Tag: Sobriety

  • The Wrong Room

    The train rushes along with back-rattling turns, surfacing from Philly’s underground up to the overhead tracks of the Frankford Line.  I must ride through the gentrified suburbs of Northern Liberties and Fishtown before reaching Kensington.  I’m unfamiliar with parts this far north, at least from what I can remember.  There were plenty of nights I woke up in a parked train car, overhead lights at full tilt, sliding doors wide open, and the conductor calling, “End of the line!”

    My meetings aren’t court ordered, at least not yet.  I’m still trying to settle a DUI accusation, and the lawyer advised me to do a little voluntary AA time to smooth out the plea deal.  

    “It’s not impossible to work a deal as is.  But if you could attend a few meetings, and maybe see a counselor.  It would show good faith to the DA.”

    “I’ll do anything,” I say.

    “Listen, you have to stay completely off the police radar, too,” he says.

    “Not a problem,” I say.

    “If you keep showing up to court and providing information as soon as I ask for it, we’ll get this all worked out,” he says.

    “I just want to be done with the waiting and get on with the punishment,” I say.

    “Look bud, with your background and a little good faith, I think we can get the DA to plea down.  No promises,” he says.

    “Thank you,” I say, not really knowing what plea down means.

    The car screams to a halt, an acrid smell ever present.  It’s better than the smell during afternoon rush.  Sweat-soaked workers baked by the mid-day heat crowding each car.  Junkies slouched in the corner seats precariously guarding jars of unknown substances.  Three more stops.

    The platforms look decent up here, surrounded by buildings with modern facades.  Brightly lit restaurants and salons.  But lurching away from each station, the city tells a different tale.  Abandoned lots, boarded windows, and a rusty film covering everything in sight.

    I’ve got an address on my phone and vague directions from the AA online directory.  When meetings are in church basements or dedicated meeting halls, finding the room is usually easy.  Look for a group of smokers.  Always use the side entrance.  Don’t bother anyone not attending the meeting.  Finding a room in the city is a different story. We’re charity cases, the broken masses, and we need to stay as hidden as possible. Anonymous.  Regardless, I’m grateful for the hospitality of so many unknown people.
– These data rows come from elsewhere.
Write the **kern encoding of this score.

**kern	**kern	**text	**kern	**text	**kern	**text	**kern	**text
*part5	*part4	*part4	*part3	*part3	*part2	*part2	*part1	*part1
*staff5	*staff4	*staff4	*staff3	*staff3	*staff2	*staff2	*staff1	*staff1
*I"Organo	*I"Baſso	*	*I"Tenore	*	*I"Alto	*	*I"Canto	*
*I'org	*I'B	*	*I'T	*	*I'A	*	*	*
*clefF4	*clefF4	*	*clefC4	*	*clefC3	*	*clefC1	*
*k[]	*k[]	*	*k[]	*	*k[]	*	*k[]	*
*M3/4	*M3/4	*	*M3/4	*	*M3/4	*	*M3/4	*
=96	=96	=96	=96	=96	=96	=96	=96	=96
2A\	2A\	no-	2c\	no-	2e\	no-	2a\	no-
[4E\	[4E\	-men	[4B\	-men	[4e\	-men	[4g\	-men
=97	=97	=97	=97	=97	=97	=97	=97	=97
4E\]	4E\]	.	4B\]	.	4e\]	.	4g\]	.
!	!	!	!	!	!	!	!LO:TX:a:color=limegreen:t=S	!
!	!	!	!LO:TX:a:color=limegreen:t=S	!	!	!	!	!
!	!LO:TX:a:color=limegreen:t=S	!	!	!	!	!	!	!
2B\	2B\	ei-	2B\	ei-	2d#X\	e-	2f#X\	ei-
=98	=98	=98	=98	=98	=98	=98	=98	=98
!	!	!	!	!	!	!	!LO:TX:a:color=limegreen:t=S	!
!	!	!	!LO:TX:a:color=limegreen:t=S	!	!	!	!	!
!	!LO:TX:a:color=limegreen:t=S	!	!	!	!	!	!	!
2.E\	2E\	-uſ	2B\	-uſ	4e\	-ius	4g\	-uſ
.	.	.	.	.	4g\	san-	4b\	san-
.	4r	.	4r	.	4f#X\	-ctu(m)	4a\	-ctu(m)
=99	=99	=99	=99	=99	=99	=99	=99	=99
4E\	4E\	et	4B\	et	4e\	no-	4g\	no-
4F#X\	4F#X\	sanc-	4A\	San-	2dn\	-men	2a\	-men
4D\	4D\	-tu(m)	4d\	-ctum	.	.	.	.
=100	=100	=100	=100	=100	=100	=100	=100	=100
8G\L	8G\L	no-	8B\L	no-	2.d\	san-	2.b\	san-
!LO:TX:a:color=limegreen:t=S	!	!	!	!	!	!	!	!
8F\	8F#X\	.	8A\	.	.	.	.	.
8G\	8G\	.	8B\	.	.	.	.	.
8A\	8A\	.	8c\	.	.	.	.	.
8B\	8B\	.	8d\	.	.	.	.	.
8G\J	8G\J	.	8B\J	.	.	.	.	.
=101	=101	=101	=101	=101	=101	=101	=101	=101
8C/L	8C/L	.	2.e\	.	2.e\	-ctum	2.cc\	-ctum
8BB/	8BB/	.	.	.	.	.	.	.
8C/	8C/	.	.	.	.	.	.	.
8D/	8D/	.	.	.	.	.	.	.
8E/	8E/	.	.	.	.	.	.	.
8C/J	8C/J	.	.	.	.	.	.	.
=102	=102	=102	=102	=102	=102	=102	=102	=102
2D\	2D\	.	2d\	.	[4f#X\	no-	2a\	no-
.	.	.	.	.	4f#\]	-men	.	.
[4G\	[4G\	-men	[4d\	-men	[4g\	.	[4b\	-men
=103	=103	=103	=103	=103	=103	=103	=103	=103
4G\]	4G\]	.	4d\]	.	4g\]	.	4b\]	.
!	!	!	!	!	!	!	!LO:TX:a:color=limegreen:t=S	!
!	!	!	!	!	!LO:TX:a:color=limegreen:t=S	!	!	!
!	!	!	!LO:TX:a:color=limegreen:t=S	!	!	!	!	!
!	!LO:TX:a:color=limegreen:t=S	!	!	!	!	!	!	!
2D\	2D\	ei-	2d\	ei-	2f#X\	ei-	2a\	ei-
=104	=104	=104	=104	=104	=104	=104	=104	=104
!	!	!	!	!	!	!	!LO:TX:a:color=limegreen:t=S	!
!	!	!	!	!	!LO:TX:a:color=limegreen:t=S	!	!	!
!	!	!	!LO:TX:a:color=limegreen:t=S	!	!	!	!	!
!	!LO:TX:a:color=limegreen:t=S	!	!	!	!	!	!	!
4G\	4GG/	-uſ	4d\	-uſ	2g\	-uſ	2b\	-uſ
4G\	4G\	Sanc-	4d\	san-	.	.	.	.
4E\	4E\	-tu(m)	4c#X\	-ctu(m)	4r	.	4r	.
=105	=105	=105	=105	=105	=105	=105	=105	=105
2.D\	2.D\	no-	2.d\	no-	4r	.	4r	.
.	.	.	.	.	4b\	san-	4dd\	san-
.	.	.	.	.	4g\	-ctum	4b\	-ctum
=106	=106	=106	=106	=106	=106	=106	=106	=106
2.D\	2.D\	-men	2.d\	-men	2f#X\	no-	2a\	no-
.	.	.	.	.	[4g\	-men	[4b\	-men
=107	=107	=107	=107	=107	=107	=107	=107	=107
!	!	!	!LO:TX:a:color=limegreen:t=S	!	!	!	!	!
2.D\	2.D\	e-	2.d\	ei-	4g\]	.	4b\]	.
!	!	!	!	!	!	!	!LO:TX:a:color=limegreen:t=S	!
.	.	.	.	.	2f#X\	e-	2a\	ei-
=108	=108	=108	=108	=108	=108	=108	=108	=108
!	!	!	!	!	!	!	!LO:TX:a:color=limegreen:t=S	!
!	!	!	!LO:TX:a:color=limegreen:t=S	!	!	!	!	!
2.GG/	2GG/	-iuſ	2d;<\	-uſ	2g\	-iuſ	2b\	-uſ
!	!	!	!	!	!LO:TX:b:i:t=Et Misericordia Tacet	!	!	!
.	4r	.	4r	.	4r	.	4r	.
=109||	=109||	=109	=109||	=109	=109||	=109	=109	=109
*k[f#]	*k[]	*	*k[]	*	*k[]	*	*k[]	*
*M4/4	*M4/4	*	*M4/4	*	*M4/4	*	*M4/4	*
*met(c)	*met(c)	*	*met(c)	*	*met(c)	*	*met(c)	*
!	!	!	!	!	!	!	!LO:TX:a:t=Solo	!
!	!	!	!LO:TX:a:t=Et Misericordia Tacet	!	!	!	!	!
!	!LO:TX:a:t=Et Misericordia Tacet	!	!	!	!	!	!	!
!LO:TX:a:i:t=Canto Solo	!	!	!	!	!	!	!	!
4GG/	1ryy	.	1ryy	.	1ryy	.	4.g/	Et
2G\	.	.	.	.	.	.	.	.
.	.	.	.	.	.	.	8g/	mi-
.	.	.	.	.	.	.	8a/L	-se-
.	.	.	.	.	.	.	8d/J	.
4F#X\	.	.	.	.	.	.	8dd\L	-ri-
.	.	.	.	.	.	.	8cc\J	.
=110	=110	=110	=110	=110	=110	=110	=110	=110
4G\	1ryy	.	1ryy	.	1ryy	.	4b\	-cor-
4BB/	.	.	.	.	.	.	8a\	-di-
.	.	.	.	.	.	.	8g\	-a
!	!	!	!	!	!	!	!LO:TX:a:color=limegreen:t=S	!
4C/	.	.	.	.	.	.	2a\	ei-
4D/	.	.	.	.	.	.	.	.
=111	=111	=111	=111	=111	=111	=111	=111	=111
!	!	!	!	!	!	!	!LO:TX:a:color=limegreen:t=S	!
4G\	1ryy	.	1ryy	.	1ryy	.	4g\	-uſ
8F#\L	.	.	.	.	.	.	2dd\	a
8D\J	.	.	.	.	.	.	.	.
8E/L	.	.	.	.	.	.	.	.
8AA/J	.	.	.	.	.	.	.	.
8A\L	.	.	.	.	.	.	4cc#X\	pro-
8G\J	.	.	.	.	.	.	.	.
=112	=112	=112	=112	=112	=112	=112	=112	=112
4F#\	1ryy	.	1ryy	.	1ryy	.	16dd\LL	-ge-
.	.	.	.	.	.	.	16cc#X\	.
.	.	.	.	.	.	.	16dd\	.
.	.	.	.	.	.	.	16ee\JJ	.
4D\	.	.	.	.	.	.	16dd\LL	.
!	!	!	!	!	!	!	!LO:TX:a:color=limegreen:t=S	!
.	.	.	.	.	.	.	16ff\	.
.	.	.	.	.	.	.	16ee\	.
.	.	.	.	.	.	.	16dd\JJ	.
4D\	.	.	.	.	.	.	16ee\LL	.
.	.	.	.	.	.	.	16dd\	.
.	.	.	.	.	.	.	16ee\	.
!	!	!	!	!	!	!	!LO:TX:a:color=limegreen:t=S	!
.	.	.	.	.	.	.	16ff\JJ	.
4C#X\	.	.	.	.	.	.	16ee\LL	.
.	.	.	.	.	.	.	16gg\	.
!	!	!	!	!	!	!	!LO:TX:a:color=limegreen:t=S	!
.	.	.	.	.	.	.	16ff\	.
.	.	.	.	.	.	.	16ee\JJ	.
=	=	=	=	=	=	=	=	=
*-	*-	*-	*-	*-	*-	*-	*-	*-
    Walking down the stairs onto Frankford Av, the first thing I notice is how the locals are moving.  Some are dressed to hustle, wearing high-shined knock-offs, looking for wandering outsiders like me.  But the majority are stooped, eyes fixed on their next step, covered in layers of overcoats and various head-coverings, shuffling by unnoticed.  I want to look confident, but without sticking out.  Too late.  I knew polished leather boots and crisp jeans were bad ideas.  I catch a lot of second glances, and a few thirds.

    I’m trying to keep cool while frantically scanning for addresses on doors and storefronts.  Peeling window stickers are hard to read, and every brick and concrete wall seems to have ten entrances.  2828 Frankford Avenue.  My GPS says to enter the building on the left.  I look up and spy some AA-looking dudes heading into an alcoved doorway on the left, where my phone assures me I’ll find sobriety.  I decide to follow them in.  

    There are no working lights inside.  Only the sun, which snakes through the overhead tracks, is shining through the front window.  No sign of flooring, just dusty concrete.  A cleared off countertop that could have been an old checkout to the left, a man standing behind it staring at me.  People sitting on the floor.  I don’t know what to do.  I begin making a move for the opening toward the back, which seems to lead toward a room filled with more people. Are they all lying on the floor?  My mind is spinning.  The smell is so foreign to me that I’m speechless.

    “Hey pal, what are you looking for?” the man behind the counter asks.

    “I’m here for the meeting,” I reply.

    “Not here,” he says and begins walking right at me.  I break into a heavy sweat.  “Follow me.”

    I immediately move back out into the street, where the man is leading me a couple doors down.  I can already smell the welcoming scent of burnt coffee.

    “This is the meeting room.  Don’t go back where we were.  I might not be there next time,” he says, already walking away.

    “Thank you,” I say.  I doubt the words reach him.  

    Time to regroup, take a deep breath of fresh city air.  I need to get into the room before the chairperson calls the meeting to order.  There are more unwritten rules of AA than of baseball, and walking into a meeting late is grounds for unwanted attention.  If only I could stop sweating.